■ Input material ■
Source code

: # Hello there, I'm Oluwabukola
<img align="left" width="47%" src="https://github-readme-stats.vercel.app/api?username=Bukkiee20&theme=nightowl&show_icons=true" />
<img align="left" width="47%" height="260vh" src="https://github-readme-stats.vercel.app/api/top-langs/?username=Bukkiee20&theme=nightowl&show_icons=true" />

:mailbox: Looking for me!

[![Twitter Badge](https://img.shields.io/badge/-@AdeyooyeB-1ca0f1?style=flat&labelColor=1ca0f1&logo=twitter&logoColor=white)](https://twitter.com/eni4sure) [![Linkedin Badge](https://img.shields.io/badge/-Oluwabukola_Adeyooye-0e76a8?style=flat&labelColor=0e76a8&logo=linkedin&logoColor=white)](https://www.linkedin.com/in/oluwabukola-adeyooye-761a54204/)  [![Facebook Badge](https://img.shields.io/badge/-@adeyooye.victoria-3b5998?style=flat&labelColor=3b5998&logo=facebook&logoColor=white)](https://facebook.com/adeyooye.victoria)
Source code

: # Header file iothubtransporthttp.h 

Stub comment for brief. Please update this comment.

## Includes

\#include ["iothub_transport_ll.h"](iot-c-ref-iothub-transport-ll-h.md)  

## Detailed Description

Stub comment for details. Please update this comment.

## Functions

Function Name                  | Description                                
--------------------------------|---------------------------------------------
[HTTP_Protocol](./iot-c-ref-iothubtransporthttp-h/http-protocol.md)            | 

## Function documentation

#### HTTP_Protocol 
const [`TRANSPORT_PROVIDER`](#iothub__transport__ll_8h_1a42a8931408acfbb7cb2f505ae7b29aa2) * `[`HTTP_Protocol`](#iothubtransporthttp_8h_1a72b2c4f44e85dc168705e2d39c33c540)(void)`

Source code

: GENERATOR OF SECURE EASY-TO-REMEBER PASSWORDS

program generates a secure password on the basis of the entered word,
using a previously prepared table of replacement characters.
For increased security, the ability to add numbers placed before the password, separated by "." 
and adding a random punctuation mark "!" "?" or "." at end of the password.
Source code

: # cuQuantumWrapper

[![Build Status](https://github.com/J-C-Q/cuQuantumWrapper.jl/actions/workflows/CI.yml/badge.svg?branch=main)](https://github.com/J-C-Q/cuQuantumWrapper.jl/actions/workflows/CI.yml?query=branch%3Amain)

■ Task ■
Copy out the records in full, matching every line character for character.

■ Result of this exercise ■
Source code

: # Hello there, I'm Oluwabukola
<img align="left" width="47%" src="https://github-readme-stats.vercel.app/api?username=Bukkiee20&theme=nightowl&show_icons=true" />
<img align="left" width="47%" height="260vh" src="https://github-readme-stats.vercel.app/api/top-langs/?username=Bukkiee20&theme=nightowl&show_icons=true" />

:mailbox: Looking for me!

[![Twitter Badge](https://img.shields.io/badge/-@AdeyooyeB-1ca0f1?style=flat&labelColor=1ca0f1&logo=twitter&logoColor=white)](https://twitter.com/eni4sure) [![Linkedin Badge](https://img.shields.io/badge/-Oluwabukola_Adeyooye-0e76a8?style=flat&labelColor=0e76a8&logo=linkedin&logoColor=white)](https://www.linkedin.com/in/oluwabukola-adeyooye-761a54204/)  [![Facebook Badge](https://img.shields.io/badge/-@adeyooye.victoria-3b5998?style=flat&labelColor=3b5998&logo=facebook&logoColor=white)](https://facebook.com/adeyooye.victoria)
Source code

: # Header file iothubtransporthttp.h 

Stub comment for brief. Please update this comment.

## Includes

\#include ["iothub_transport_ll.h"](iot-c-ref-iothub-transport-ll-h.md)  

## Detailed Description

Stub comment for details. Please update this comment.

## Functions

Function Name                  | Description                                
--------------------------------|---------------------------------------------
[HTTP_Protocol](./iot-c-ref-iothubtransporthttp-h/http-protocol.md)            | 

## Function documentation

#### HTTP_Protocol 
const [`TRANSPORT_PROVIDER`](#iothub__transport__ll_8h_1a42a8931408acfbb7cb2f505ae7b29aa2) * `[`HTTP_Protocol`](#iothubtransporthttp_8h_1a72b2c4f44e85dc168705e2d39c33c540)(void)`

Source code

: GENERATOR OF SECURE EASY-TO-REMEBER PASSWORDS

program generates a secure password on the basis of the entered word,
using a previously prepared table of replacement characters.
For increased security, the ability to add numbers placed before the password, separated by "." 
and adding a random punctuation mark "!" "?" or "." at end of the password.
Source code

: # cuQuantumWrapper

[![Build Status](https://github.com/J-C-Q/cuQuantumWrapper.jl/actions/workflows/CI.yml/badge.svg?branch=main)](https://github.com/J-C-Q/cuQuantumWrapper.jl/actions/workflows/CI.yml?query=branch%3Amain)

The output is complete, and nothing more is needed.